**Directions for this task:**
If a line includes the word "give", it belongs in the count; state the total for the data below and add nothing.

**Dataset records:**
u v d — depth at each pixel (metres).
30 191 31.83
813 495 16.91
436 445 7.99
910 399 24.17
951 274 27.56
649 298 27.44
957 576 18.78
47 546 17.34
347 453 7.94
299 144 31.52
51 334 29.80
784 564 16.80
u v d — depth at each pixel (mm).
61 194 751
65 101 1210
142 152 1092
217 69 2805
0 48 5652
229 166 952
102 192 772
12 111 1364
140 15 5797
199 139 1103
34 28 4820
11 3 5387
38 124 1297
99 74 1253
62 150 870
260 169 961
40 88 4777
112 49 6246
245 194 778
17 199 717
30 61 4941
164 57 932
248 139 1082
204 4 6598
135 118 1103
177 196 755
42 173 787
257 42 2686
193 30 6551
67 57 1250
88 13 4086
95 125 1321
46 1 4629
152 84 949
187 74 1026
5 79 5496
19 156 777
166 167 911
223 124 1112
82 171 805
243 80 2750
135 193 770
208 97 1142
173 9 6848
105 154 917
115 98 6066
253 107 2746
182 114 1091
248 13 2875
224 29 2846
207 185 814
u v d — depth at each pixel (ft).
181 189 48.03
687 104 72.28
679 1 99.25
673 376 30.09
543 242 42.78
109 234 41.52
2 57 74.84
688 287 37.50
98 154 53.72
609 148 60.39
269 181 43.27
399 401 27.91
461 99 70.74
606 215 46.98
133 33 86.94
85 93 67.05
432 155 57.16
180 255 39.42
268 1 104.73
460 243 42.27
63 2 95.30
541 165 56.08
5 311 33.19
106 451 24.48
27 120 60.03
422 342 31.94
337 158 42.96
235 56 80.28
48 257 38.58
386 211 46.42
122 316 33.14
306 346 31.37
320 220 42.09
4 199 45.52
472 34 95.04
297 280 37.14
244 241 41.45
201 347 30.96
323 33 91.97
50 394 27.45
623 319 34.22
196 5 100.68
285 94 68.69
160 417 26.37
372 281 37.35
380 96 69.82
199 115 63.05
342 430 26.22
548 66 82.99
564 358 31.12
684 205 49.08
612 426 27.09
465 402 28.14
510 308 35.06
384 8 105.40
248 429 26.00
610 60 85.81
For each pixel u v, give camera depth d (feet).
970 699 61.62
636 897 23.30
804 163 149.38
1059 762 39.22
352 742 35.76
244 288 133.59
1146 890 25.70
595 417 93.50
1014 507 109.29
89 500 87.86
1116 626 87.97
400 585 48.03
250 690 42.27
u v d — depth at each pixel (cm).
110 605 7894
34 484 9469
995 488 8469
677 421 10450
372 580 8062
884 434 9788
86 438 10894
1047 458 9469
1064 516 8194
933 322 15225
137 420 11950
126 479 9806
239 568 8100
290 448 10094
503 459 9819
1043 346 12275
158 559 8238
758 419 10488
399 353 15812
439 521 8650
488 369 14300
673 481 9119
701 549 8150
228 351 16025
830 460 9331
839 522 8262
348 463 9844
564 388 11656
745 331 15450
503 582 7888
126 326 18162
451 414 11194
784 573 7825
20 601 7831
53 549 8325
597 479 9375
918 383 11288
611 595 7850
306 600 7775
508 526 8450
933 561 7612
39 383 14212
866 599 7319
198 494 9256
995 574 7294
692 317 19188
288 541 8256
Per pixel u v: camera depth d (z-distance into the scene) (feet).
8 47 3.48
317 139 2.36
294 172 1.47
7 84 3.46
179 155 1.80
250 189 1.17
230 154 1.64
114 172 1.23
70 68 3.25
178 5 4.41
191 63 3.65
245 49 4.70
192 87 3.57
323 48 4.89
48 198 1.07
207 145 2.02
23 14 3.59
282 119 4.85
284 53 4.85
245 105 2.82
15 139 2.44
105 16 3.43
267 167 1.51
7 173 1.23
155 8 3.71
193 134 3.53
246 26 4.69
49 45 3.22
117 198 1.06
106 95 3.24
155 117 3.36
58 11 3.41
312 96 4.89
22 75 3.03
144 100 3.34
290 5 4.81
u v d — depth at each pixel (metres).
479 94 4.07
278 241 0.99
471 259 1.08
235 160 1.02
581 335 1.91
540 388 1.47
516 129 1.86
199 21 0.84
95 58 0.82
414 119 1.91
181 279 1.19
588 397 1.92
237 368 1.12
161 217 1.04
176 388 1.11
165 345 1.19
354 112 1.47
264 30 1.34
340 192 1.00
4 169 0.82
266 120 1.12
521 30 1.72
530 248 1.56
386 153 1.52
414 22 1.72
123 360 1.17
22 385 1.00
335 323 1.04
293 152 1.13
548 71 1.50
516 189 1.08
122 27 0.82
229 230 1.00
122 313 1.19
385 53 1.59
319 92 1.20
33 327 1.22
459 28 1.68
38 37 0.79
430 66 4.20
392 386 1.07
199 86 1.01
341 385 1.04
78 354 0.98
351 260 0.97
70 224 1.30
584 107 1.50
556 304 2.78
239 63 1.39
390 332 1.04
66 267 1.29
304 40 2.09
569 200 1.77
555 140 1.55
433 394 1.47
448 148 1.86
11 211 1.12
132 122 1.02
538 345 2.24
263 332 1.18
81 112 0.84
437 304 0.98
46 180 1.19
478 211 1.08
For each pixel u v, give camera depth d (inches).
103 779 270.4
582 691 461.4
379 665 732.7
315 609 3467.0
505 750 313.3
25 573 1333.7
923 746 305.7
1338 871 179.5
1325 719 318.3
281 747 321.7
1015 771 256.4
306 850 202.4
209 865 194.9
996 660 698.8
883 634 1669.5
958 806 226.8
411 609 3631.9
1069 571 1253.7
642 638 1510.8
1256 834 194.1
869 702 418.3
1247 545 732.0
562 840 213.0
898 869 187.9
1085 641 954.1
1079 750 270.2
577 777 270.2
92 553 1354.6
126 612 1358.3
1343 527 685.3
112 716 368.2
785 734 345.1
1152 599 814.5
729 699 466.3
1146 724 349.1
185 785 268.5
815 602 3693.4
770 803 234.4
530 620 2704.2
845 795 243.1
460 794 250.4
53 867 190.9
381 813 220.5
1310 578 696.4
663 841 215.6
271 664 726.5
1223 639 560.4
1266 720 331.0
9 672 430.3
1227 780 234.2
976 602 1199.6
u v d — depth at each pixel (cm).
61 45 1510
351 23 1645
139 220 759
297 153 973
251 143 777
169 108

**Solution for this problem:**
2